## Your instructions
Repeat the material word for word, from its first line down to and including the line containing "v(45.88, 0) *".

## Record extracts
----
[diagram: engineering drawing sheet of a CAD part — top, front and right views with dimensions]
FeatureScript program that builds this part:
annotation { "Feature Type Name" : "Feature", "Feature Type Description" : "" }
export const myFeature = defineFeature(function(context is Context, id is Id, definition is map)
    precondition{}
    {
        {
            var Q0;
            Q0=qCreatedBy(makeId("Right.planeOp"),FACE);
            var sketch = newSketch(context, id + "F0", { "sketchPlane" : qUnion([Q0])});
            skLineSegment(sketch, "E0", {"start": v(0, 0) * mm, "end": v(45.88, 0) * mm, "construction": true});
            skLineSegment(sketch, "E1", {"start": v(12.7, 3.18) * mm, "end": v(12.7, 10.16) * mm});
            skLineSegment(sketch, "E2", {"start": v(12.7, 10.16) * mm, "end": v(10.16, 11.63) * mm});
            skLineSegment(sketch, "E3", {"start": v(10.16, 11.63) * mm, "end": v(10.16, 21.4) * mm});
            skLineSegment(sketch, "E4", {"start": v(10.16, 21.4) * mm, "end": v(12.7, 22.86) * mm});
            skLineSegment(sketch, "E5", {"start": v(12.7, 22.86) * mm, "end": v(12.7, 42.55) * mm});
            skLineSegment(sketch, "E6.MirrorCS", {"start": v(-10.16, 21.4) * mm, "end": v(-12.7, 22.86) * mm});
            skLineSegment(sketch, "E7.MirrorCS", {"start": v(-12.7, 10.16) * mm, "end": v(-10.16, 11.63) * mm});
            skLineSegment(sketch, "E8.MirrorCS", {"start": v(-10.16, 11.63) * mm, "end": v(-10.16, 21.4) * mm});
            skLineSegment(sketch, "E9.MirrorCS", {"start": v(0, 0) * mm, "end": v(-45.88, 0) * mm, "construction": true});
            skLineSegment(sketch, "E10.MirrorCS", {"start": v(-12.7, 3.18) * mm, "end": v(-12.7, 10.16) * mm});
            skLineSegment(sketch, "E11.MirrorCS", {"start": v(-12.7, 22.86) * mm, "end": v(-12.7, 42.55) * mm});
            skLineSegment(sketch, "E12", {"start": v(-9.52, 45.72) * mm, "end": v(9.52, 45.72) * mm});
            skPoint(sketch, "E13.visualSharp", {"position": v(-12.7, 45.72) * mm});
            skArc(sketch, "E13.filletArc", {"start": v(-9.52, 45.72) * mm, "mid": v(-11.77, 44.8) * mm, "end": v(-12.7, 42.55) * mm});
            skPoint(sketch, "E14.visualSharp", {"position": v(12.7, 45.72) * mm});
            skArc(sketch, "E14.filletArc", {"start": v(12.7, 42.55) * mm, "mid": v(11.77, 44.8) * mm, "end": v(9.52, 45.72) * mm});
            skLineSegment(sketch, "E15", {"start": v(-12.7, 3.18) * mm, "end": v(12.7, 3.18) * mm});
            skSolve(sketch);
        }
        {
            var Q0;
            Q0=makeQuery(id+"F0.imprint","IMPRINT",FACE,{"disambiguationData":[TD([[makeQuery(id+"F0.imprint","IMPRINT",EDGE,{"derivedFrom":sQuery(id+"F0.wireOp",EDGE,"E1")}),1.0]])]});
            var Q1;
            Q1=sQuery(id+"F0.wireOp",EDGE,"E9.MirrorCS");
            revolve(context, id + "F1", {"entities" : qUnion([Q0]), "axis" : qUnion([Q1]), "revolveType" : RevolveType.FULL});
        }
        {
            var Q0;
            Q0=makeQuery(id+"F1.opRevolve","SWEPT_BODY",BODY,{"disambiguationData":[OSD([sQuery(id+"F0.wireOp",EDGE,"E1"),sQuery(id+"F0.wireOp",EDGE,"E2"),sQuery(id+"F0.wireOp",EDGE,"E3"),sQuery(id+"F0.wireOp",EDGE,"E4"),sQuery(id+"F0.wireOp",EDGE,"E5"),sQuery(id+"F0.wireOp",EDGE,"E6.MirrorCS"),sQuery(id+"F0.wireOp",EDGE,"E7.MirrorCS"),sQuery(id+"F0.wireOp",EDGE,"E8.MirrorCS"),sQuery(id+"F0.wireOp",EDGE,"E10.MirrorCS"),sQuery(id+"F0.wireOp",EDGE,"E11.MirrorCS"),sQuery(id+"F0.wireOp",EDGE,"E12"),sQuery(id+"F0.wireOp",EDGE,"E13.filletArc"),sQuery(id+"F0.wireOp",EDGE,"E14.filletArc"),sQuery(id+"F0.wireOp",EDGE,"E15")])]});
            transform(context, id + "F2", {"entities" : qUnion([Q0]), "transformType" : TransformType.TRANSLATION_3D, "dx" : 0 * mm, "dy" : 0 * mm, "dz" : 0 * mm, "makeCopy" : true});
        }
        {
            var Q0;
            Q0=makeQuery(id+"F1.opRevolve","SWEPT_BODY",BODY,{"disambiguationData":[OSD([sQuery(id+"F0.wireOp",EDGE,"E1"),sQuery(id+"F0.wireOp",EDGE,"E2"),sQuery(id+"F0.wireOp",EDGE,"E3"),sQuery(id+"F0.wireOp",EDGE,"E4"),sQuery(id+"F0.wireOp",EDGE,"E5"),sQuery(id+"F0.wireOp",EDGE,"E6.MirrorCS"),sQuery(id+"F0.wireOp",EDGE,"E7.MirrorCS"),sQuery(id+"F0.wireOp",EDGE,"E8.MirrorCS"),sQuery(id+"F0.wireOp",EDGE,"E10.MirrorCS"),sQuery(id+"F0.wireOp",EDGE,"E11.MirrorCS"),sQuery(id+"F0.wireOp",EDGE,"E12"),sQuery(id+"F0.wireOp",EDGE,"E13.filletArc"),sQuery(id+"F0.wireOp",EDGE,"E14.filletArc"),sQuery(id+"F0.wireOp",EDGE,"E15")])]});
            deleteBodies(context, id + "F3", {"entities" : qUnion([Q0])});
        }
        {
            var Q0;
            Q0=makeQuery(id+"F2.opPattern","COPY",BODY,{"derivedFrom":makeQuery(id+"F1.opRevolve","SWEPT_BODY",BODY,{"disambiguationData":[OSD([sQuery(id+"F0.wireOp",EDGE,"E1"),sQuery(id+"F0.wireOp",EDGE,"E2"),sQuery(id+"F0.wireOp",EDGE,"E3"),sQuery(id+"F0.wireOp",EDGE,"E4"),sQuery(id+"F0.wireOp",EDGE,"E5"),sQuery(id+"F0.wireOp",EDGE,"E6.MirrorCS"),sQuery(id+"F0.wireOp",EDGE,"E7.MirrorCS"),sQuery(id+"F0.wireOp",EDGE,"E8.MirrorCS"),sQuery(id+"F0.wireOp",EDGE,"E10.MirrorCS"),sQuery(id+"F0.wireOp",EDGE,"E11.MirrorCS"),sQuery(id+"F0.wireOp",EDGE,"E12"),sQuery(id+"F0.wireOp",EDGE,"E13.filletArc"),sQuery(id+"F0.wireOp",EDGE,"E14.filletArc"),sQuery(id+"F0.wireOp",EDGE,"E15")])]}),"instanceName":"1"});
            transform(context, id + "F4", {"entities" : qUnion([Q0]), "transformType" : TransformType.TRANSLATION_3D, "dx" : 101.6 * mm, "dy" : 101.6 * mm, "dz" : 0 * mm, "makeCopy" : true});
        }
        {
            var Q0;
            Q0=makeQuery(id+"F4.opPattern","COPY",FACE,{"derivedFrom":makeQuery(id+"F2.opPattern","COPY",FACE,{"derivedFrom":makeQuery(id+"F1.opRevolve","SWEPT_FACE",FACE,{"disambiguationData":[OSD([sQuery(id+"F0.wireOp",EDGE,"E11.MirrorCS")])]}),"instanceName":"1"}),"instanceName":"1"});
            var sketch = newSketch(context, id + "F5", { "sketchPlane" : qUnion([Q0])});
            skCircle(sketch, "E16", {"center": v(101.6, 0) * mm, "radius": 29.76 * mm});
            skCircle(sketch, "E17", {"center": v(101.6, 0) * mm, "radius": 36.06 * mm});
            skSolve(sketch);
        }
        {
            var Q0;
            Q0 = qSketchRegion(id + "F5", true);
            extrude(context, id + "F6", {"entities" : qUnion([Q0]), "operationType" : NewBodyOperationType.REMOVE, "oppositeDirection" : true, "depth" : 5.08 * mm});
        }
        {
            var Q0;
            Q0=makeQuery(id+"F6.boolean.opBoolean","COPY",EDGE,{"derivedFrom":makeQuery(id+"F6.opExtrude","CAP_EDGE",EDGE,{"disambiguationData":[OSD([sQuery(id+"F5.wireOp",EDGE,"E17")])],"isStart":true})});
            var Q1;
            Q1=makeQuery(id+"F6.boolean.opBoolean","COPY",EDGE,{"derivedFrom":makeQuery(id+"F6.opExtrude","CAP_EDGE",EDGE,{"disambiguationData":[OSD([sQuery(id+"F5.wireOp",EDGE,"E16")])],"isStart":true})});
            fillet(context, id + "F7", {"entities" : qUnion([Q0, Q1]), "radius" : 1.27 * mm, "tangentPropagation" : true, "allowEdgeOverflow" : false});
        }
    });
----
## Solution for this exercise
[diagram: engineering drawing sheet of a CAD part — top, front and right views with dimensions]
FeatureScript program that builds this part:
annotation { "Feature Type Name" : "Feature", "Feature Type Description" : "" }
export const myFeature = defineFeature(function(context is Context, id is Id, definition is map)
    precondition{}
    {
        {
            var Q0;
            Q0=qCreatedBy(makeId("Right.planeOp"),FACE);
            var sketch = newSketch(context, id + "F0", { "sketchPlane" : qUnion([Q0])});
            skLineSegment(sketch, "E0", {"start": v(0, 0) * mm, "end": v(45.88, 0) * mm, "construction": true});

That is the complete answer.